◆ **Dataset rows**:
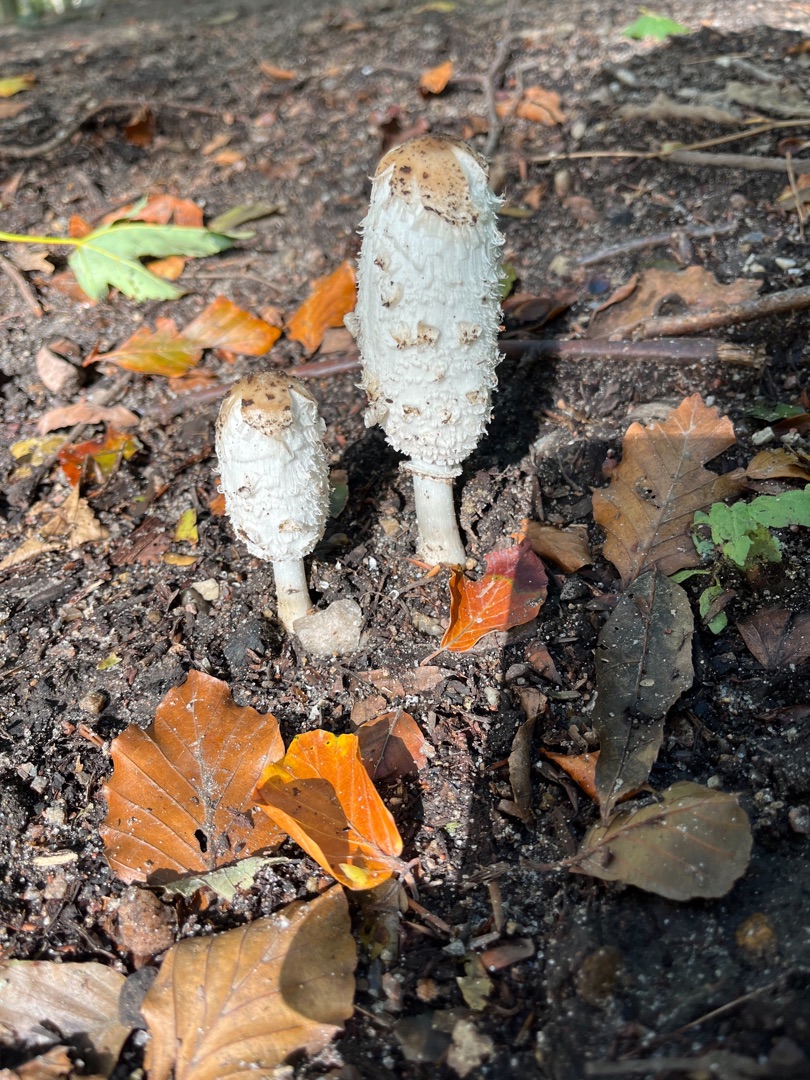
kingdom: Fungi
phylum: Basidiomycota
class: Agaricomycetes
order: Agaricales
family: Agaricaceae
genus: Coprinus
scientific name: Coprinus comatus
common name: Stor parykhat
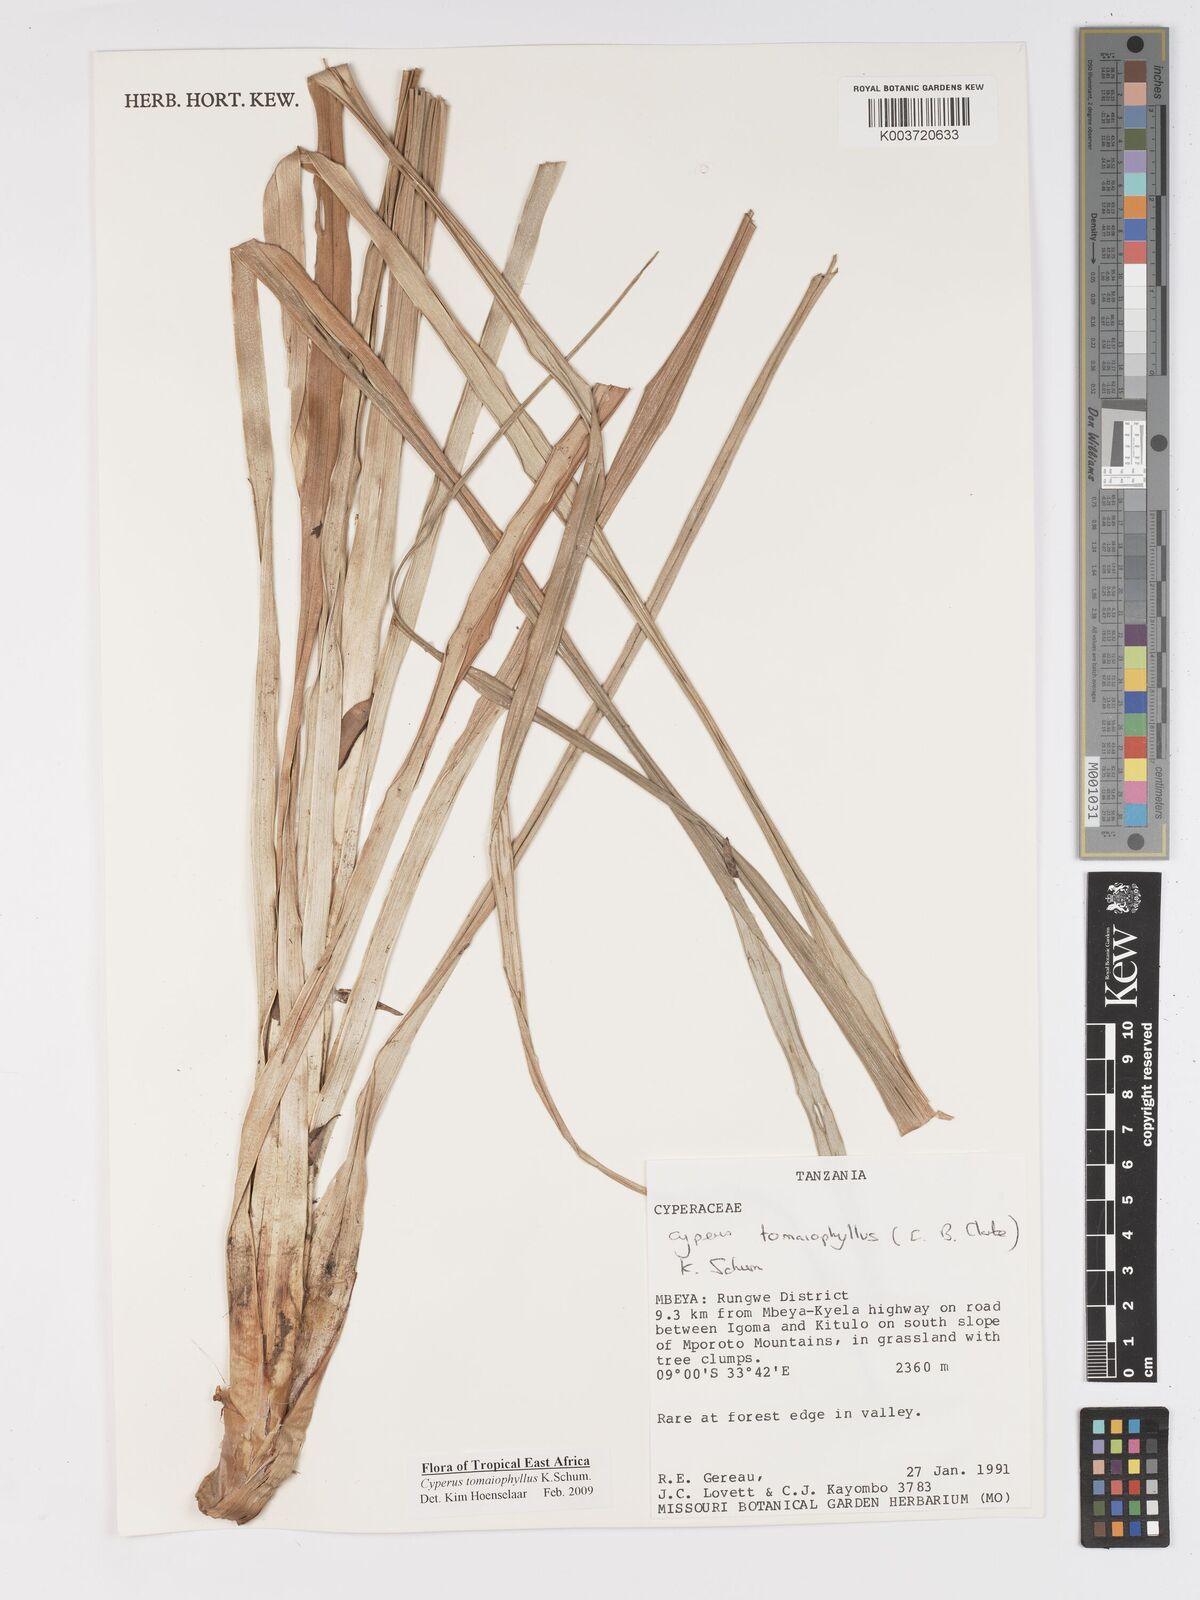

◆ **Work to complete**: Quote every line of text in the data above verbatim, omitting the pictures.

◆ **The response**:
kingdom: Fungi
phylum: Basidiomycota
class: Agaricomycetes
order: Agaricales
family: Agaricaceae
genus: Coprinus
scientific name: Coprinus comatus
common name: Stor parykhat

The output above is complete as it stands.